With values and a district that tends conservative, why not be a Republican? Stupak said he's less business-oriented than Republicans are, and he comes from a family of Democrats. His grandmother, though, was a Republican and developed his sense that too much government in people's lives is a bad thing.

He hasn't voted as much of a fiscal conservative-supporting the stimulus and his own earmarks in the vastly increased federal budget-but he has shown that he is willing on certain life issues to buck Democratic leadership. And he's been willing to talk about food and drug safety for years before enough recalls happened to drive his point home.

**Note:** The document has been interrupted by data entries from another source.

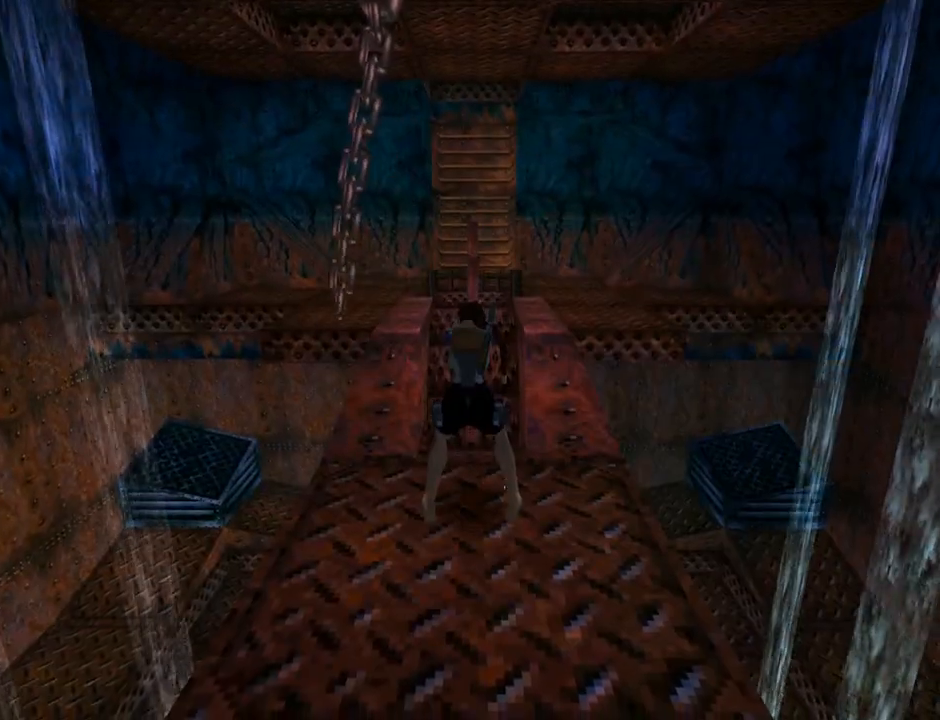
{"buttons": ["CROSS"], "left_stick": "center", "events": []}
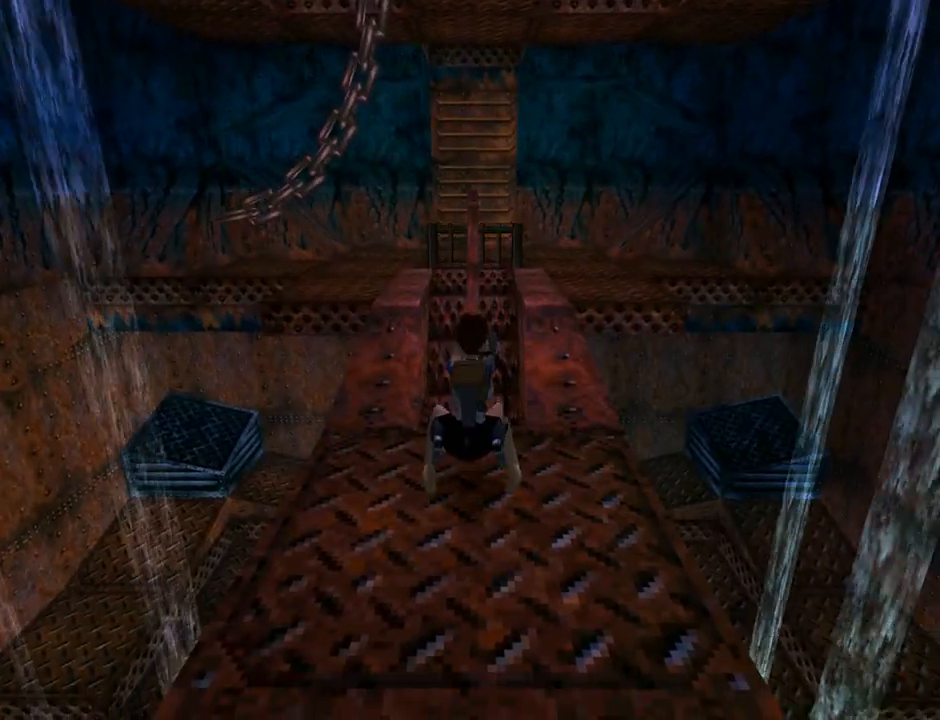
{"buttons": ["CROSS"], "left_stick": "center", "events": []}
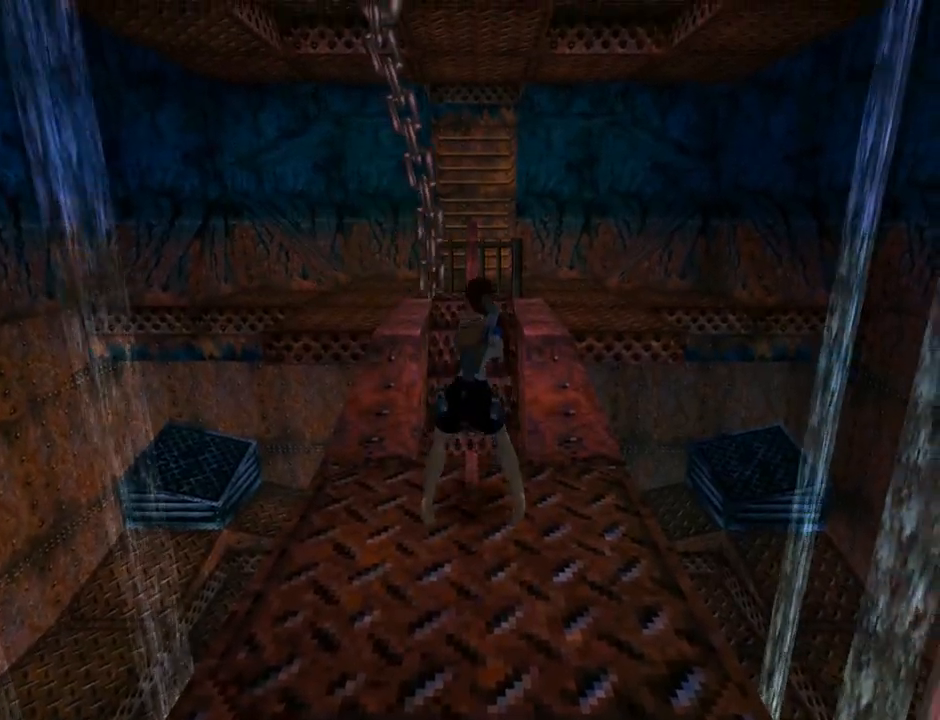
{"buttons": ["CROSS"], "left_stick": "center", "events": []}
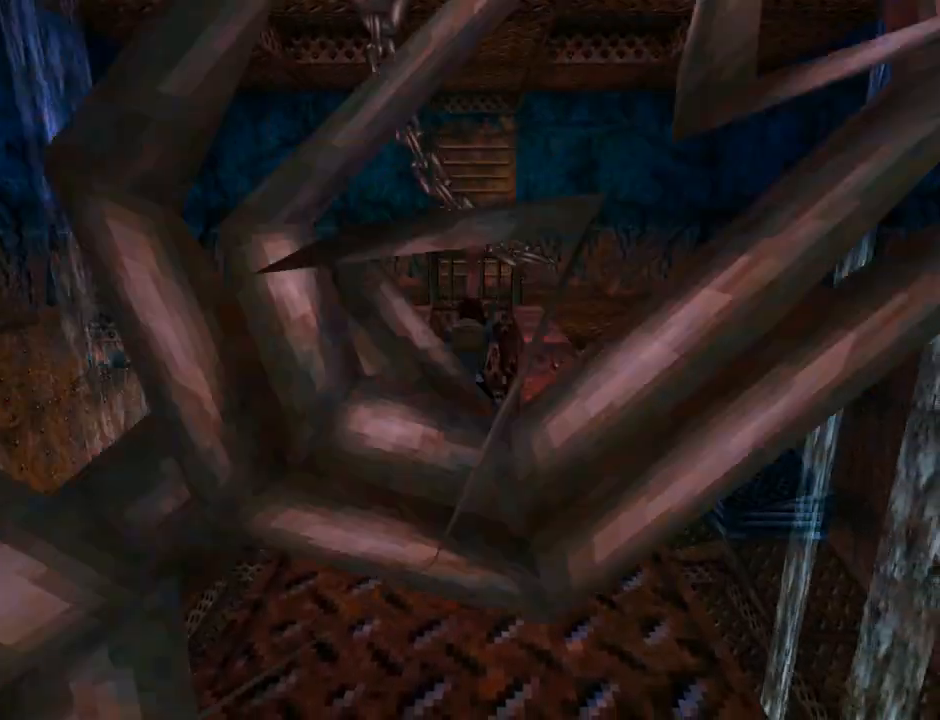
{"buttons": ["CROSS"], "left_stick": "center", "events": []}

In his office, I read him the headline from the satirical newspaper The Onion: "FDA Approves Salmonella." He didn't laugh, but said, "That's for sure."

Food safety slippage

76 million Americans suffer from food-borne illnesses each year, and 5,000 of those cases result in death, according to the CDC:

2009: Salmonella-laced peanut products sicken at least 700 and result in nine deaths.

2008: The FDA recalls Mexican-grown tomatoes and jalapenos tied to a salmonella outbreak that sickened more than 1,200.

2008: The FDA recalls more than 143 million pounds of beef from a California slaughterhouse on reports that "downer" cattle entered the food supply. There are no reports of illnesses.

2007: Pet food ingredients imported from China cause the deaths of hundreds of cats and dogs, resulting in a massive recall of pet food.

2006: Spinach contaminated with E. coli in California sparks a recall that affects more than $86 million in crops. More than 200 illnesses and three deaths are reported.


Emily Belz

Emily is a former senior reporter for WORLD Magazine. She is a World Journalism Institute graduate and also previously reported for the New York Daily News, The Indianapolis Star, and Philanthropy magazine. Emily resides in New York City.